Peni Tuigulagula

Personal information
- Full name: Peni Tuigulagula
- Date of birth: 8 March 1999 (age 27)
- Place of birth: Fiji
- Position: Defender

Team information
- Current team: Frankston Pines
- Number: 14

Youth career
- –2018: Nadi

Senior career*
- Years: Team / Apps / (Gls)
- 2018–2020: Nadi
- 2020–2021: Frankston Pines / 13 / (0)
- 2022–: Heatherton United / 3 / (0)

International career
- 2018: Fiji U20 / 3 / (0)
- 2019: Fiji U23 / 4 / (0)
- 2019–: Fiji / 4 / (0)

Medal record
Men's football
Representing Fiji
Pacific Games
| Bronze medal – third place | 2019 Samoa |  |

= Peni Tuigulagula =

Fijian footballer

Peni Tuigulagula (born 8 March 1999) is a Fijian footballer who plays as a defender for Australian club Frankston Pines and the Fiji national team.

==Club career==
Tuigulagula came through the youth ranks of Nadi.
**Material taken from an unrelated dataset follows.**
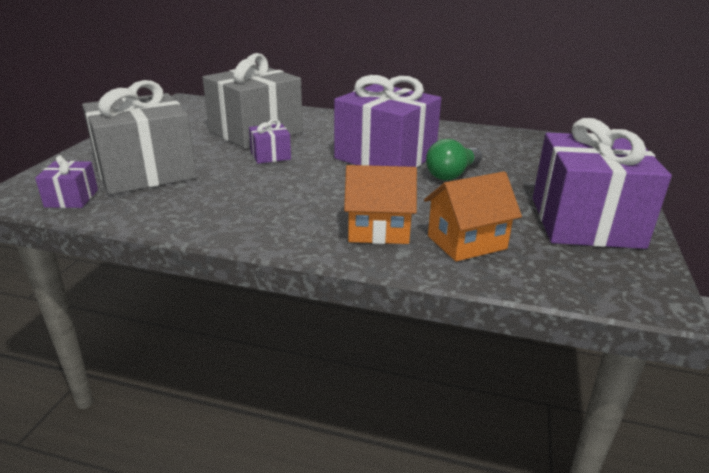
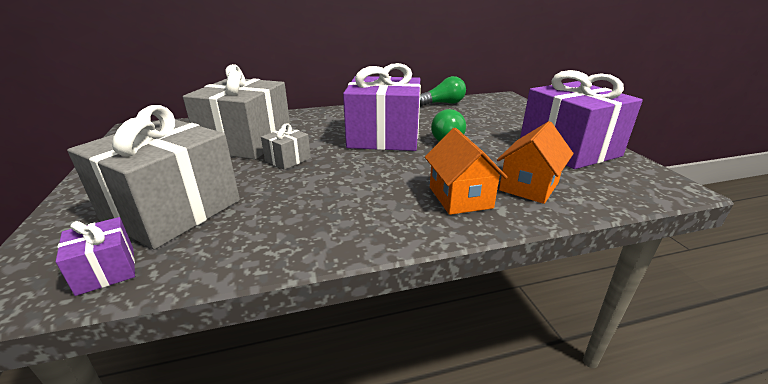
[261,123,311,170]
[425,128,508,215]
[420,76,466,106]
In 2018 he made his debut for the first team. In 2020 he moved, together with fellow countrymens Tito Vodowaqa, Savenaca Baledrokadroka and Asaeli Batikasa to the Australian based club Frankston Pines FC.

==National team==
In 2019 Tuigulagula was called up by coach Christophe Gamel for the Fiji national football team. He made his debut on March 18, 2019, in a 3–0 win against New Caledonia. He came in for Nicholas Prasad in the 85th minute of play.
In 2019, he was selected for the 2019 Pacific Games. Fiji won a bronze medal.